The finish to Cicero’s Offices (or On Duties or De Oficiis) was both apropos and unsettling. The book is a missive to his son and most of it is ethical philosophy as light reading. Not to denigrate it! Part of the reason it is light reading, is that Cicero is known as an excellent Latin stylist and while my translation is little old fashioned, it keeps the clearness. But also because Cicero is not Kant and this is not a technical treatise. Yes, he talks about stoicism and he mentions his own school (the sceptics or Academicians) and notes that his son has chosen to study under a peripatetic (which is to say, an Aristotlean) philosopher.
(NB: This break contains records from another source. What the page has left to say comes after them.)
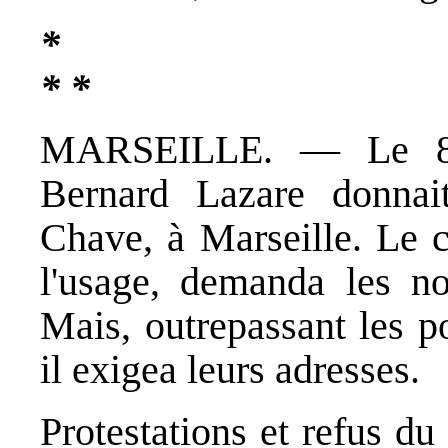
*
* *
MARSEILLE. — Le 8 a
Bernard Lazare donnai
Chave, à Marseille. Le c
l'usage, demanda les 
Mais, outrepassant les p
il exigea leurs adresses.
Protestations et refus du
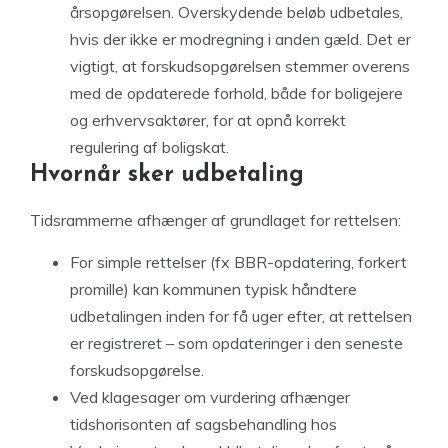
årsopgørelsen. Overskydende beløb udbetales,
hvis der ikke er modregning i anden gæld. Det er
vigtigt, at forskudsopgørelsen stemmer overens
med de opdaterede forhold, både for boligejere
og erhvervsaktører, for at opnå korrekt
regulering af boligskat.
Hvornår sker udbetaling
Tidsrammerne afhænger af grundlaget for rettelsen:
For simple rettelser (fx BBR-opdatering, forkert
promille) kan kommunen typisk håndtere
udbetalingen inden for få uger efter, at rettelsen
er registreret – som opdateringer i den seneste
forskudsopgørelse.
Ved klagesager om vurdering afhænger
tidshorisonten af sagsbehandling hos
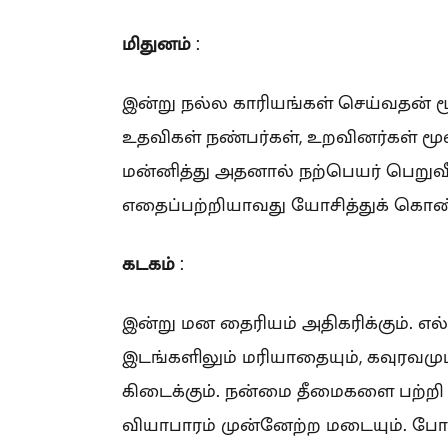
மிதுனம்
:
இன்று நல்ல காரியங்கள் செய்வதன் மூலம
உதவிகள் நண்பர்கள், உறவினர்கள் மூல
மன்னித்து அதனால் நற்பெயர் பெறுவீர்க
எதைப்பற்றியாவது யோசித்துக் கொண்ட
கடகம்
:
இன்று மன தைரியம் அதிகரிக்கும். எல்
இடங்களிலும் மரியாதையும், கவுரவமும்
கிடைக்கும். நன்மை தீமைகளை பற்றி 
வியாபாரம் முன்னேற்ற மடையும். போ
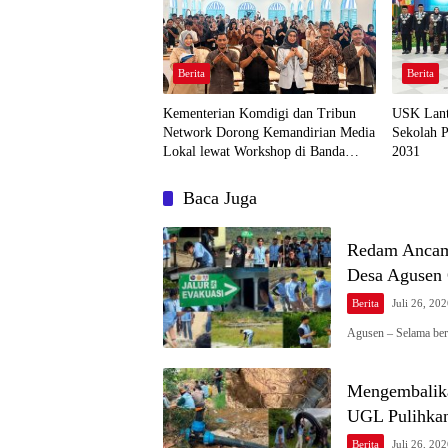
Berita
Berita
Kementerian Komdigi dan Tribun
USK Lant
Network Dorong Kemandirian Media
Sekolah P
Lokal lewat Workshop di Banda
2031
Aceh
Baca Juga
Redam Ancam
Desa Agusen
Berita
Juli 26, 20
Agusen – Selama be
Mengembalika
UGL Pulihkan
Berita
Juli 26, 20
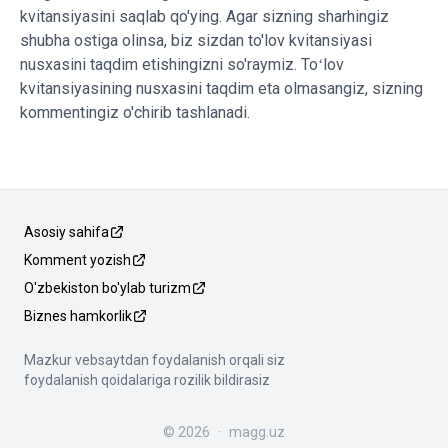
kvitansiyasini saqlab qo'ying. Agar sizning sharhingiz
shubha ostiga olinsa, biz sizdan to'lov kvitansiyasi
nusxasini taqdim etishingizni so'raymiz. Toʻlov
kvitansiyasining nusxasini taqdim eta olmasangiz, sizning
kommentingiz o'chirib tashlanadi.
Asosiy sahifa
Komment yozish
O'zbekiston bo'ylab turizm
Biznes hamkorlik
Mazkur vebsaytdan foydalanish orqali siz
foydalanish qoidalariga rozilik bildirasiz
©
2026
·
magg.uz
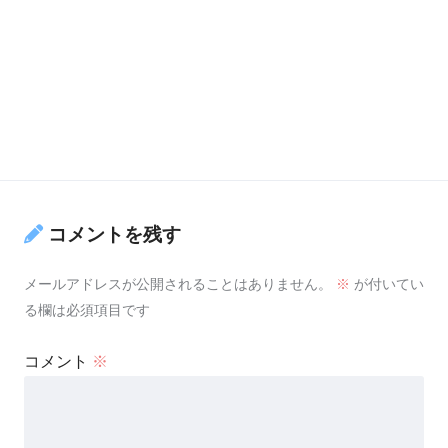
コメントを残す
メールアドレスが公開されることはありません。
※
が付いてい
る欄は必須項目です
コメント
※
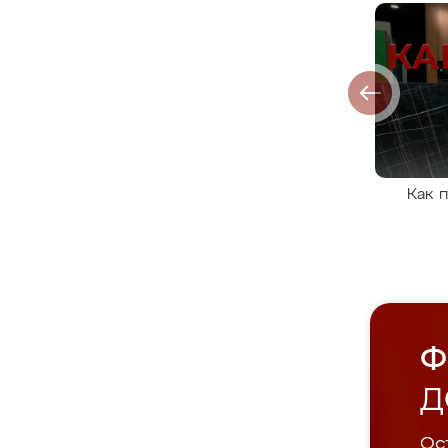
Как 
Ф
Д
Ост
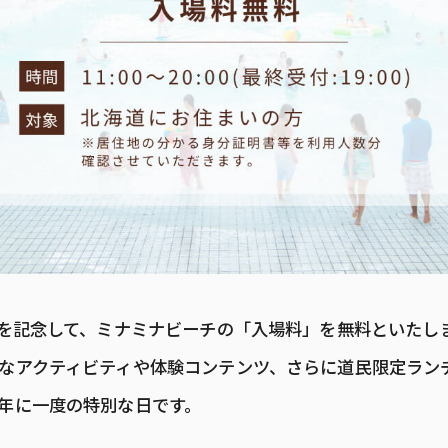
」を記念して、ミナミナビーチの「入場料」を無料といたし
なアクティビティや体験コンテンツ、さらに道民限定ラン
年に一度の特別な日です。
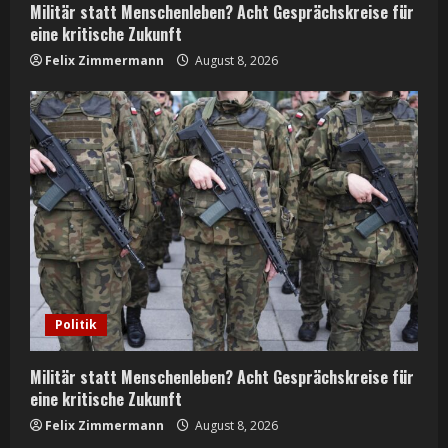
Militär statt Menschenleben? Acht Gesprächskreise für
eine kritische Zukunft
Felix Zimmermann
August 8, 2026
Politik
Militär statt Menschenleben? Acht Gesprächskreise für
eine kritische Zukunft
Felix Zimmermann
August 8, 2026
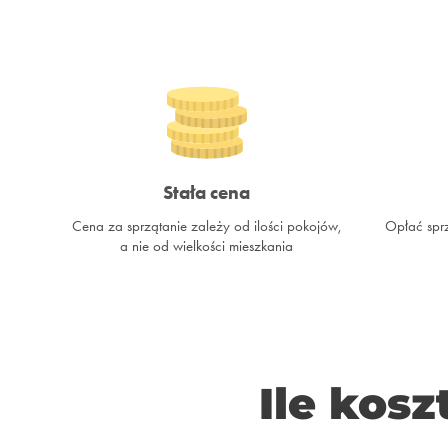
Stała cena
Cena za sprzątanie zależy od ilości pokojów,
Opłać sprz
a nie od wielkości mieszkania
Ile kosz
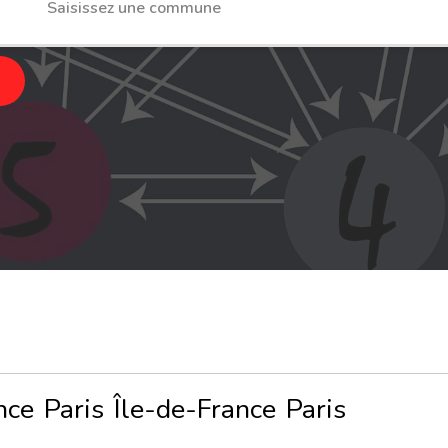
nce
Paris
Île-de-France
Paris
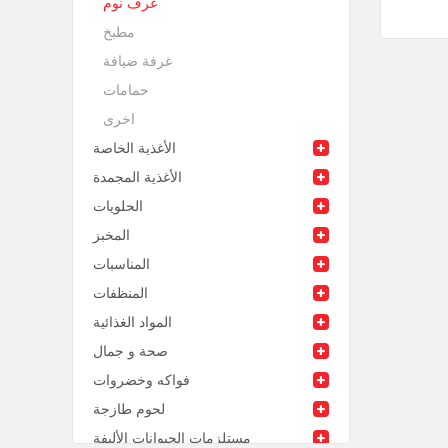
غرف نوم
مطبخ
غرفة ضيافة
حمامات
اخرى
الأغذية الخاصة
الأغذية المجمدة
الحلويات
المخبز
المناسبات
المنظفات
المواد الغذائية
صحة و جمال
فواكه وخضروات
لحوم طازجة
مستلزمات الحيوانات الأليفة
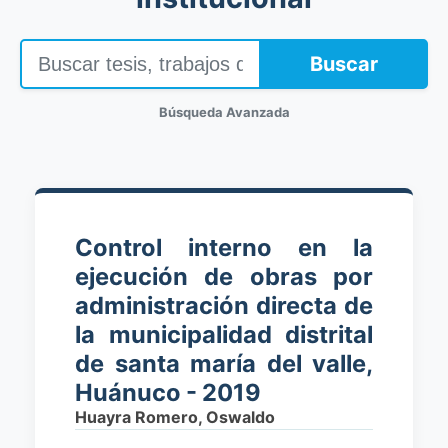
Buscar
Búsqueda Avanzada
Control interno en la
ejecución de obras por
administración directa de
la municipalidad distrital
de santa maría del valle,
Huánuco - 2019
Huayra Romero, Oswaldo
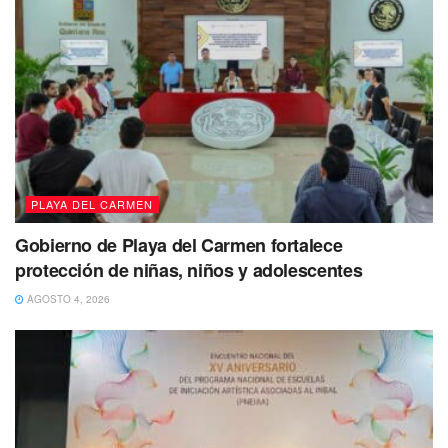
para estabilizar la movilidad de la carretera
y solicitar a
una grúa y movilizar la unidad siniestrada al corralón.
Puedes volver a Leer
PLAYA DEL CARMEN
Gobierno de Playa del Carmen fortalece
protección de niñas, niños y adolescentes
AGOSTO 4, 2026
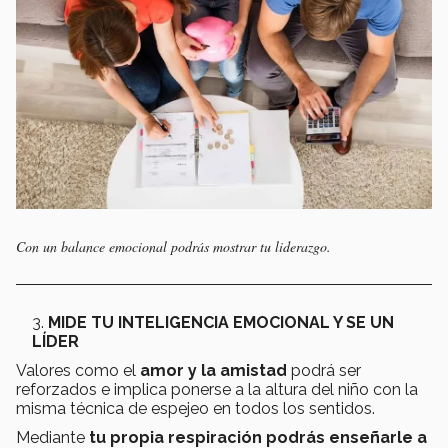
Con un balance emocional podrás mostrar tu liderazgo.
MIDE TU INTELIGENCIA EMOCIONAL Y SE UN
LÍDER
Valores como el
amor y la amistad
podrá ser
reforzados e implica ponerse a la altura del niño con la
misma técnica de espejeo en todos los sentidos.
Mediante
tu propia respiración podrás enseñarle a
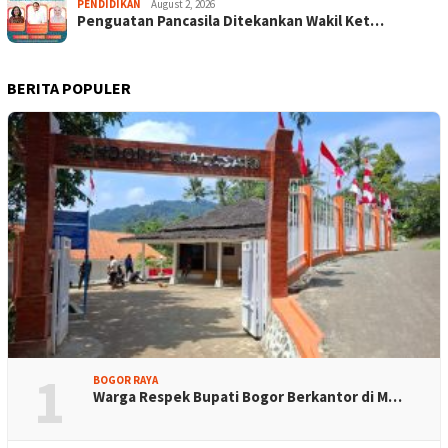
PENDIDIKAN
August 2, 2026
Penguatan Pancasila Ditekankan Wakil Ket…
BERITA POPULER
1
BOGOR RAYA
Warga Respek Bupati Bogor Berkantor di M…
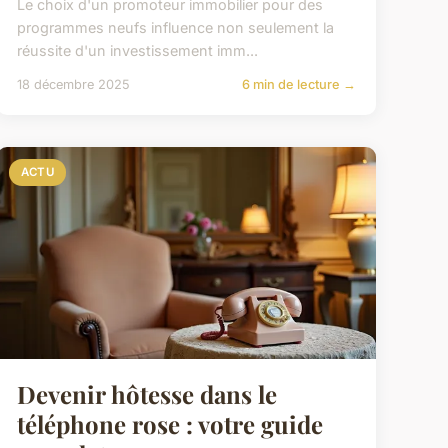
Le choix d'un promoteur immobilier pour des
programmes neufs influence non seulement la
réussite d'un investissement imm...
18 décembre 2025
6 min de lecture →
ACTU
Devenir hôtesse dans le
téléphone rose : votre guide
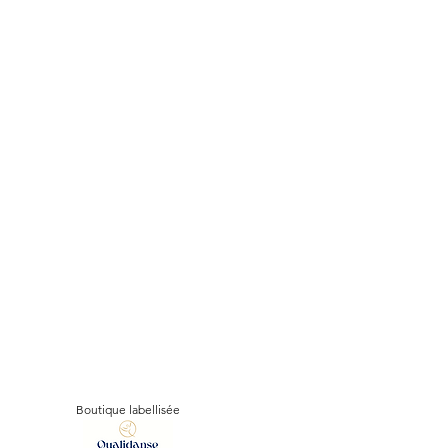
Boutique labellisée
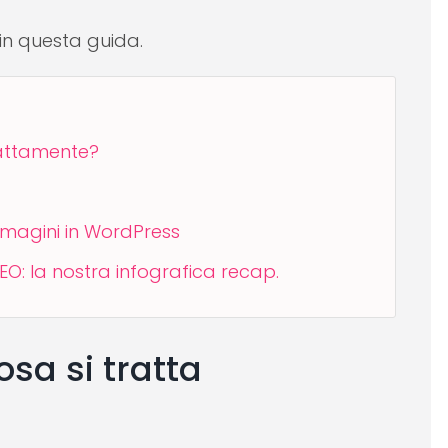
in questa guida.
sattamente?
mmagini in WordPress
EO: la nostra infografica recap.
sa si tratta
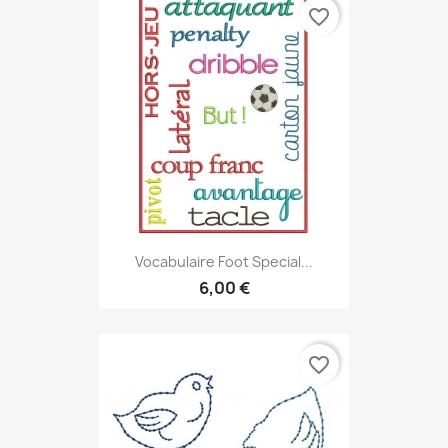
favorite_border
Vocabulaire Foot Special...
6,00 €
favorite_border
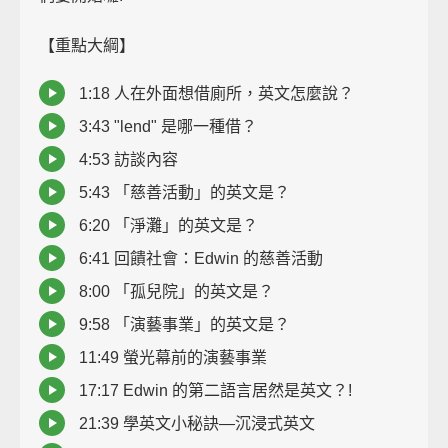
【重點大綱】
1:18 人在外面想借廁所，英文怎麼說？
3:43 "lend" 是哪一種借？
4:53 訪談內容
5:43 「慈善活動」的英文是？
6:20 「淨灘」的英文是？
6:41 回饋社會：Edwin 的慈善活動
8:00 「孤兒院」的英文是？
9:58 「演藝事業」的英文是？
11:49 螢光幕前的演藝事業
17:17 Edwin 的第二語言居然是英文？!
21:39 學英文小秘訣—沉浸式英文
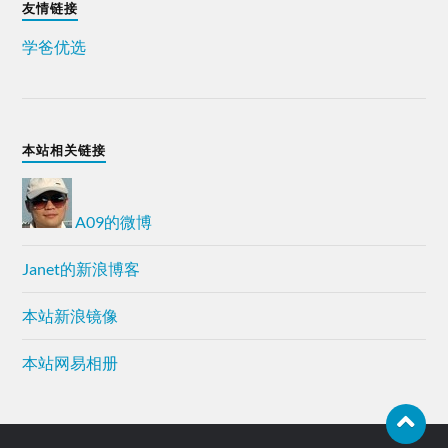
友情链接
学爸优选
本站相关链接
A09的微博
Janet的新浪博客
本站新浪镜像
本站网易相册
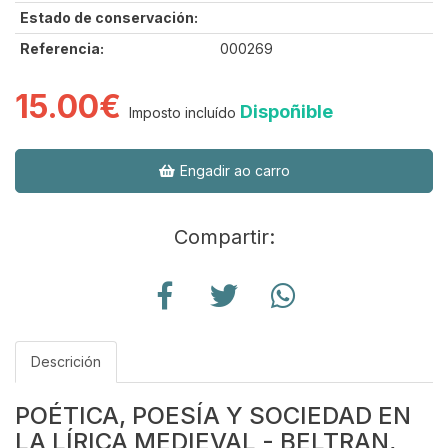
Estado de conservación:
Referencia:
000269
15.00€
Dispoñible
Imposto incluído
Engadir ao carro
Compartir:
Descrición
POÉTICA, POESÍA Y SOCIEDAD EN
LA LÍRICA MEDIEVAL - BELTRAN,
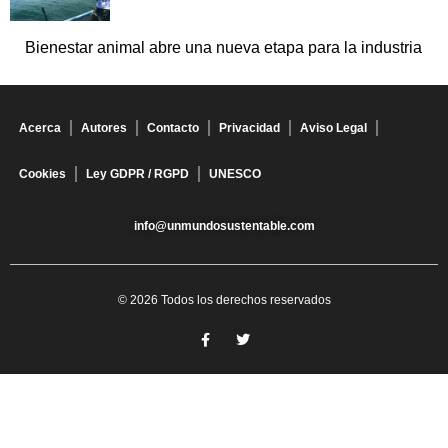
Bienestar animal abre una nueva etapa para la industria
Acerca
Autores
Contacto
Privacidad
Aviso Legal
Cookies
Ley GDPR / RGPD
UNESCO
info@unmundosustentable.com
© 2026 Todos los derechos reservados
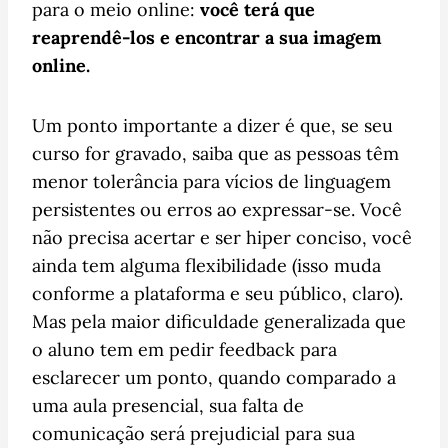
para o meio online:
você terá que
reaprendê-los e encontrar a sua imagem
online.
Um ponto importante a dizer é que, se seu
curso for gravado, saiba que as pessoas têm
menor tolerância para vícios de linguagem
persistentes ou erros ao expressar-se. Você
não precisa acertar e ser hiper conciso, você
ainda tem alguma flexibilidade (isso muda
conforme a plataforma e seu público, claro).
Mas pela maior dificuldade generalizada que
o aluno tem em pedir feedback para
esclarecer um ponto, quando comparado a
uma aula presencial, sua falta de
comunicação será prejudicial para sua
But this is a practical guidebook.
Or, at least, that’s how it begins… and actually, that’s how most of it goes.
But his bitterness over his fall (precipitated by his opposition to Julius Caesar’s power grabs; Cicero was not a democratic soul, but believed deeply in the Roman Republic and its institutions) takes over and it’s hard not to read the last twenty pages or so as a pointed attack on the people and institutions he sees as having failed the Republic and contributed to its decline and downfall.
Which might seem appropriate for the times, right? Like most Americans, I voted against Trump, and have, even before he has taken office, been found right in my opposition as he rather publicly dismantles our democratic norms (en route to dismantling our democratic institutions?). But Lord knows that I need a break. I didn’t pick up a two thousand year old book for insight into the current predicament affecting my country. I wanted a bit o’ ancient wisdom and a good read.